Sortie de conscience environnementale pour le Brésil

Président du Brésil élu depuis Octobre 2018. Crédit photo : Wikipédia.
Président du Brésil élu depuis Octobre 2018. Crédit photo : Wikipédia.

Alors qu’il était le seul candidat pour accueillir la COP 25 en 2019, le Brésil s’est vu retirer son offre. Le pays a annoncé mercredi 28 novembre qu’il renonçait à organiser le rassemblement. Cette information est parue la veille de la COP 24 qui se déroulera à Katowice, en Pologne, du 03 au 14 décembre prochain. La décision du président Jair Bolsonaro, homme d’extrême droite connu pour ses positions radiales concernant le développement durable, n’étonne pas les partis en présence.

C’est un coup dur pour le gouvernement polonais qui accueille dans quatre jours l’événement. Le ministère des affaires étrangères brésilien a justifié la décision. Elle aurait été prise « En raison de restrictions budgétaires (…) et du processus de transition avec la nouvelle administration qui prendra ses fonctions le 1er Janvier 2019 », selon un communiqué transmis mercredi à l’AFP. Avant l’élection de son président en octobre, le Brésil s’était pourtant battu pour accueillir l’événement.

Pour rappel, l’objectif de l’Accord de Paris signé en 2015 durant la COP 21, est de maintenir la hausse de la température moyenne mondiale en dessous de 2 degrés Celsius. Lors de sa campagne électorale, le président brésilien avait déjà exposé son envie de sortir de cet accord. Ce refus de devenir l’hôte de la COP 25 n’est donc pas une surprise. Une annonce de l’Observatoire du Climat (réseau d’ONG basée au Brésil) déplore : « C’est lamentable, mais pas surprenant ». Leur hypothèse est que cette décision est « probablement due à une opposition de l’équipe du président élu, qui a déclaré la guerre au développement durable à maintes reprises. »

« Poumon vert de la planète » – met en valeur le rôle des grands systèmes végétaux et la biodiversité, essentiel pour l’équilibre terrestre. Crédit photo : Wikipédia.
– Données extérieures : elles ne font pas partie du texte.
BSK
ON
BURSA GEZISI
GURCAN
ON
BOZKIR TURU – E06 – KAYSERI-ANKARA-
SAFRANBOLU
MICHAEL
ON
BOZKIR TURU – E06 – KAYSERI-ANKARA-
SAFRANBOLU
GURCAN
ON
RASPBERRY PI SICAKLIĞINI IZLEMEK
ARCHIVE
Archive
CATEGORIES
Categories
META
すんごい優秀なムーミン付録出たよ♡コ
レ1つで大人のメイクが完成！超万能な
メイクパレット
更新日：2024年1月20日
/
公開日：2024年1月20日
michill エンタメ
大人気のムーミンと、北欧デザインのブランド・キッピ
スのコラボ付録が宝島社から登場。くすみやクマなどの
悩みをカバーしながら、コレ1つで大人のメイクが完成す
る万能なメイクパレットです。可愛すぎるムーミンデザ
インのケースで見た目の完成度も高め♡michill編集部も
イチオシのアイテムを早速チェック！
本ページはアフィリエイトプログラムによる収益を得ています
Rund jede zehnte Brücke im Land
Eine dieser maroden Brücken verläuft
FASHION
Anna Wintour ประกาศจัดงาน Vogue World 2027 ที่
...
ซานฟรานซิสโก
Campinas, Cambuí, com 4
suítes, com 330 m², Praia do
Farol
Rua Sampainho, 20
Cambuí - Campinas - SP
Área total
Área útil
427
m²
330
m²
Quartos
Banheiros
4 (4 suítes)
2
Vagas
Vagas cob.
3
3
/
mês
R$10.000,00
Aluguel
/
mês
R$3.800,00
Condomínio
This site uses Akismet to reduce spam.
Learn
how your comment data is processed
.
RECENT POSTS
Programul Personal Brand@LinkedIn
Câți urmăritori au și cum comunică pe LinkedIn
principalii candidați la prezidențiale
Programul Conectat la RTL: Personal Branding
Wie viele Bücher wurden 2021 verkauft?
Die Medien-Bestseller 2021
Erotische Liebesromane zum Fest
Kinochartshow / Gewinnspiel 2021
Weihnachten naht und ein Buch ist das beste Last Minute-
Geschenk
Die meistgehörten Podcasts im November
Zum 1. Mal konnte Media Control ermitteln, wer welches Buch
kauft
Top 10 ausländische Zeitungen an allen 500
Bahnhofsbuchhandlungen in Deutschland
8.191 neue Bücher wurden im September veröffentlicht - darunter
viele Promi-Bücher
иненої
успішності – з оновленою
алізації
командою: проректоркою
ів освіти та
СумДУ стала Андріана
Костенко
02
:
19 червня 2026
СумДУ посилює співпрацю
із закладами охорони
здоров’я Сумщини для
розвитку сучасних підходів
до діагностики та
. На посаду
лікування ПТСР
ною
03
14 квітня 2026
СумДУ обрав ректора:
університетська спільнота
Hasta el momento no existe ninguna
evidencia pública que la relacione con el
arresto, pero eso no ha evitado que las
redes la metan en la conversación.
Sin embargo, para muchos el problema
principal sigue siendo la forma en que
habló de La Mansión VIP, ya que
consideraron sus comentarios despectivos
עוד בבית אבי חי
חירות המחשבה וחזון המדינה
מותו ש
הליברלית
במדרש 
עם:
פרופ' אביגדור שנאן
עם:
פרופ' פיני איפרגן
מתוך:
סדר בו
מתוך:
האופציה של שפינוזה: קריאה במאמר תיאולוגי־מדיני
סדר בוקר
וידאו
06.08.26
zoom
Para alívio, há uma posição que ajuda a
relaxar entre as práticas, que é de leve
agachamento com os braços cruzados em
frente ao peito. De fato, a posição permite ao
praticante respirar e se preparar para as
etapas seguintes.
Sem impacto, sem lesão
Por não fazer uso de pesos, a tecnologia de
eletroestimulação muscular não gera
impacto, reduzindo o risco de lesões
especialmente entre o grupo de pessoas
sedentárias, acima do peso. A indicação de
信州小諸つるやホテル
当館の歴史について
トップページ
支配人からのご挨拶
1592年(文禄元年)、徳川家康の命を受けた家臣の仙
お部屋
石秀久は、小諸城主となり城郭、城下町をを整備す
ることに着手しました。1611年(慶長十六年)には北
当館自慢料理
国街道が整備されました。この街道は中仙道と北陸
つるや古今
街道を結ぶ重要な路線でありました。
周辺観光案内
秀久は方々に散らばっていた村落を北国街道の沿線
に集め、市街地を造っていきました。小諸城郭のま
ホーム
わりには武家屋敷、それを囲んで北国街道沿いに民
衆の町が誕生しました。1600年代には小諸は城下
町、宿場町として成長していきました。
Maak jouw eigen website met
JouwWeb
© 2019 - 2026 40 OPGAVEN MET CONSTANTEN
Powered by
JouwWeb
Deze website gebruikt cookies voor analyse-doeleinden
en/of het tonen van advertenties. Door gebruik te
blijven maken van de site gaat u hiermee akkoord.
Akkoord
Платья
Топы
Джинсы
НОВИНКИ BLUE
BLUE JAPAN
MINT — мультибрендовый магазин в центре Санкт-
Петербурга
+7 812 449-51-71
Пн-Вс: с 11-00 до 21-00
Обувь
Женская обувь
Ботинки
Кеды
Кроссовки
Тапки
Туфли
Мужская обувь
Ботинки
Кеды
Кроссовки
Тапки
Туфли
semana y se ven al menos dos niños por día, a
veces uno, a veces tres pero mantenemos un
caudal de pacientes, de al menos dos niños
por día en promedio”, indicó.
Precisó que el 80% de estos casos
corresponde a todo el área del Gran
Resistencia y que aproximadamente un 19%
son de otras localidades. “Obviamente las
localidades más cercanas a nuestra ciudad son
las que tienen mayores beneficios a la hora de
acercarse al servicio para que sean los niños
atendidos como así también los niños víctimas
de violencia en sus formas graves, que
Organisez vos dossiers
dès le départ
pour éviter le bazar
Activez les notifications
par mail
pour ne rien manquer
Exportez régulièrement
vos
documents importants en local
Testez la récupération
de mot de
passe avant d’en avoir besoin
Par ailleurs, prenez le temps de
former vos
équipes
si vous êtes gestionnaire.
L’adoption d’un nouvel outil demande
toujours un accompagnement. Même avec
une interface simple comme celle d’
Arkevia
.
Une décision à contre-courant d’un engagement mondial

Alors que l’environnement est au cœur des préoccupations, la décision du gouvernement brésilien apparaît comme malvenue. En effet, celle-ci montre le peu de considération que le président accorde au développement durable. La supposition de sortir de l’Accord de Paris effraie les partis, alors que le pays détient 60% de la surface de l’Amazonie, considéré comme le « poumon de la planète ». La forêt est connue pour sa biodiversité mais également pour son statut de première productrice d’O2 et de dioxyde de carbone atmosphérique, essentiel pour la planète.

Nombreux sont les pays qui oeuvrent afin de contrer le changement climatique, mais certains dérogent à la règle. Jair Bolsonaro avait par ailleurs pour projet une fusion des ministères de l’Agriculture et de l’Environnement. Il ne verra jamais le jour, craignant des sanctions commerciales de la part des pays soucieux de la déforestation. Le dirigeant climato-septique a, par ailleurs, nommé Ernesto Araujo à la tête de la diplomatie brésilienne – adorateur de Donald Trump – dénonçant « l’alarmisme climatique » considéré comme exagéré.

 

La difficulté est alors aujourd’hui de trouver un nouvel organisateur pour cette 25ème édition. En raison du système onusien de rotation des régions organisatrices, c’est au sein de la région Amérique Latine et Centrale – Caraïbes que doit se dérouler l’événement l’année prochaine.